Se santiguó y girándose al altar, llenó con un cacillo dorado los cálices, con sumo cuidado para no derramar la mezcla, tomando él uno y otro Salomón. Entonces, ambos declamaron su conjuro a coro, levantándolos hacia Bruna y después hacia la sala.

Ambos bajaron a la vez los escalones y empezaron a escribir «verdad», en las frentes de las figuras, al tiempo que introducían en las bocas un pequeño trozo de pergamino con el nombre secreto de Adonai. Después hisoparon la mezcla del cáliz en la cabeza, cuello, corazón, estómago, vísceras y sexo de cada uno de aquellos seres inmóviles, hilera tras hilera.

Había muchos de aquellos muñecos de barro y tenían que regresar a rellenar el copón. En esa operación estaban cuando Bruna recuperó la conciencia en su cruz. Se notaba débil, con la mente turbia, sedienta, pero al ver a Salomón y al arzobispo en su quehacer, sintió pavor al imaginar a cientos de guerreros como Adán.

De regreso al altar, los oficiantes levantaron sus cálices hacia ella pronunciando frases incomprensibles y al girarse hacia la sala, empezaron su recitación de rítmica cadencia a coro.

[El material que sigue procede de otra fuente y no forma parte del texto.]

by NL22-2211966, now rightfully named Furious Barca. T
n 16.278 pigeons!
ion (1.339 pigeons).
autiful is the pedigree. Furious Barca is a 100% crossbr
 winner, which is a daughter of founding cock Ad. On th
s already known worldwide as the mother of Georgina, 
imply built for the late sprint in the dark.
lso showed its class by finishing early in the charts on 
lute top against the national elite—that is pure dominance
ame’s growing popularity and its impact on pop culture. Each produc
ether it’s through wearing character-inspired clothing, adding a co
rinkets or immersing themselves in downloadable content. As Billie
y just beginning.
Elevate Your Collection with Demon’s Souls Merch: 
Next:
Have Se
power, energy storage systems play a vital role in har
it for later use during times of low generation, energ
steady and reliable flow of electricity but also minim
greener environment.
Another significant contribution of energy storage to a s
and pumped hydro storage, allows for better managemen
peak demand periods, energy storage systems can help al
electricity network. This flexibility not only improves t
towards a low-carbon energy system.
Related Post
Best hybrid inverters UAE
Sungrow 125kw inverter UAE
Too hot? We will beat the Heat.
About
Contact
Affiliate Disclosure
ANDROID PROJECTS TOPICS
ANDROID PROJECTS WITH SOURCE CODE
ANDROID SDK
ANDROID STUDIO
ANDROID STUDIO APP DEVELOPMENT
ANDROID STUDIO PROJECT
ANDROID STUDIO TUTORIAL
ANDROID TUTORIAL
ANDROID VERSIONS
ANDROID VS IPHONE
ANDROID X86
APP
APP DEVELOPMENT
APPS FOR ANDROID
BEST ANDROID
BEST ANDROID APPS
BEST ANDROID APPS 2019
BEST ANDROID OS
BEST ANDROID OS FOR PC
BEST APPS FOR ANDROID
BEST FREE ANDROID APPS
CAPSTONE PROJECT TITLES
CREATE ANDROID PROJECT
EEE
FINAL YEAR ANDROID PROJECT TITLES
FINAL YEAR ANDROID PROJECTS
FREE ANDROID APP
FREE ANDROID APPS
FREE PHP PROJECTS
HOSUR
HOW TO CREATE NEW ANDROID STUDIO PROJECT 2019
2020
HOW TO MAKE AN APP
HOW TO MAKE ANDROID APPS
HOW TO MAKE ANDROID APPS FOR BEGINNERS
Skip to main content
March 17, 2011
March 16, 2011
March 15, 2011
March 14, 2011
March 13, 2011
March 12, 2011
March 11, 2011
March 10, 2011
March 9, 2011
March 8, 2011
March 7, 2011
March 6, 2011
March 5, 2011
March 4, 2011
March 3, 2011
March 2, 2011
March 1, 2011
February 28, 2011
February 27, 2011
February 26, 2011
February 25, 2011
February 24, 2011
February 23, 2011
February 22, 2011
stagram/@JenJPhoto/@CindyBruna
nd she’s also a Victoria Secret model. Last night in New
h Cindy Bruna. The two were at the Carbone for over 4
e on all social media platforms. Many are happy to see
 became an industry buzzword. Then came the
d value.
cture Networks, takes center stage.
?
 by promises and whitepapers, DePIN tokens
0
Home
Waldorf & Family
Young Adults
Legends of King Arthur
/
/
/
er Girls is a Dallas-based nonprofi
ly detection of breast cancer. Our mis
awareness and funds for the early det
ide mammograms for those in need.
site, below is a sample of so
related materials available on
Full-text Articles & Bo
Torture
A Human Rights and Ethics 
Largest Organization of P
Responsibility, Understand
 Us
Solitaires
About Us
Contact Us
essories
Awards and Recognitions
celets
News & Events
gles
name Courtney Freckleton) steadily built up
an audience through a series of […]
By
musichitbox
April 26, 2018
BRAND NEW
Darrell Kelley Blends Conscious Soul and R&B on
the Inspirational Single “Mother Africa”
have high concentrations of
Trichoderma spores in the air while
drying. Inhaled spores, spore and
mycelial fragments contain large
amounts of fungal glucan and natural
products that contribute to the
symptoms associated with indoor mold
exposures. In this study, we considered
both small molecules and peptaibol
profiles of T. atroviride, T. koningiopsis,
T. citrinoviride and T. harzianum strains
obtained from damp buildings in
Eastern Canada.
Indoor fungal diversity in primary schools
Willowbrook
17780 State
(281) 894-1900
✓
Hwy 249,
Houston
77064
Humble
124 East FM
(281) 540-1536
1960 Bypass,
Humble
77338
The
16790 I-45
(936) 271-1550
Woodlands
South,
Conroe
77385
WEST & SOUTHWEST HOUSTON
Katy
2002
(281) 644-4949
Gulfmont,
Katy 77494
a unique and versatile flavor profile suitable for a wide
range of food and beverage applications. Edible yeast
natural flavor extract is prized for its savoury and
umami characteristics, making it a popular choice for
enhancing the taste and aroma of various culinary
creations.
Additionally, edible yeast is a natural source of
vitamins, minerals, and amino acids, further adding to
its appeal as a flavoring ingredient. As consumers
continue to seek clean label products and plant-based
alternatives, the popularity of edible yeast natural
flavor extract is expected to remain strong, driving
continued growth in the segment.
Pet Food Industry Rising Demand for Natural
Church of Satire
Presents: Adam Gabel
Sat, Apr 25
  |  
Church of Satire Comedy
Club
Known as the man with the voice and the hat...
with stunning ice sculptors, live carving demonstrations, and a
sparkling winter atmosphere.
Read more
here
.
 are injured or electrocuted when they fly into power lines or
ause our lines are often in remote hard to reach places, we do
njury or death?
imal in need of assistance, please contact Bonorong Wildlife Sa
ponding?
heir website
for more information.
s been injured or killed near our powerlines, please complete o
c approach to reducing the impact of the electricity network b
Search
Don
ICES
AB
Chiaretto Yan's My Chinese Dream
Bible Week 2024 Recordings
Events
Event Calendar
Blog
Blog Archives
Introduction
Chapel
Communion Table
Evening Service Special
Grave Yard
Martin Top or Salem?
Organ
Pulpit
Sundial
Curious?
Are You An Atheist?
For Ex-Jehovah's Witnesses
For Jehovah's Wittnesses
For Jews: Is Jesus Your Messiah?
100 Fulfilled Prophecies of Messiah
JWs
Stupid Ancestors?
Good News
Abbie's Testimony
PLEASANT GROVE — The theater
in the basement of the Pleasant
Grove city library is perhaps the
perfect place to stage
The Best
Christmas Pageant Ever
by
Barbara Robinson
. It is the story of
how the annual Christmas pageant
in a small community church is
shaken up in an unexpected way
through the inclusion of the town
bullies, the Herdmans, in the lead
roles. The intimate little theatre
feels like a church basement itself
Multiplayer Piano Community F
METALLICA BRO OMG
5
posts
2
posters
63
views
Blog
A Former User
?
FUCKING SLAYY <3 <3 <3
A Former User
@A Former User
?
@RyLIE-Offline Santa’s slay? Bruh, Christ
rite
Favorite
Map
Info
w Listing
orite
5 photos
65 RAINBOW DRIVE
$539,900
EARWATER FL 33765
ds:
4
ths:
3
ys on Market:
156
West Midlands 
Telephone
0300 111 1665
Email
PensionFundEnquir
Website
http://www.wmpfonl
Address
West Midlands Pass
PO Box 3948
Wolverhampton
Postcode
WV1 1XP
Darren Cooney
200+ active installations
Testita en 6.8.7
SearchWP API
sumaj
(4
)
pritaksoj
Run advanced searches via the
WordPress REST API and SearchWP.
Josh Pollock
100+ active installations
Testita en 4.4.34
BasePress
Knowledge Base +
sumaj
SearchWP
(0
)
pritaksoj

Acto seguido, los hombres barbados se les unieron y aquella vibración de la mañana volvió a sacudir el aire, el suelo y las paredes. Extrañada, la dama se preguntaba cómo el verbo podía tener tal poder y con alarma observó que el ejército, impregnándose de aquella fuerza, empezaba a estremecerse mientras caían con estrépito al suelo algunas de las armas. Bruna supo lo que iba a ocurrir y que nadie podría impedirlo. Se dijo que en aquellos días aciagos había presenciado atrocidades que jamás pensó se pudieran dar, pero sabía que lo que le quedaba por ver iba a superar el horror. Cerró los ojos para dedicar sus menguadas fuerzas al rezo.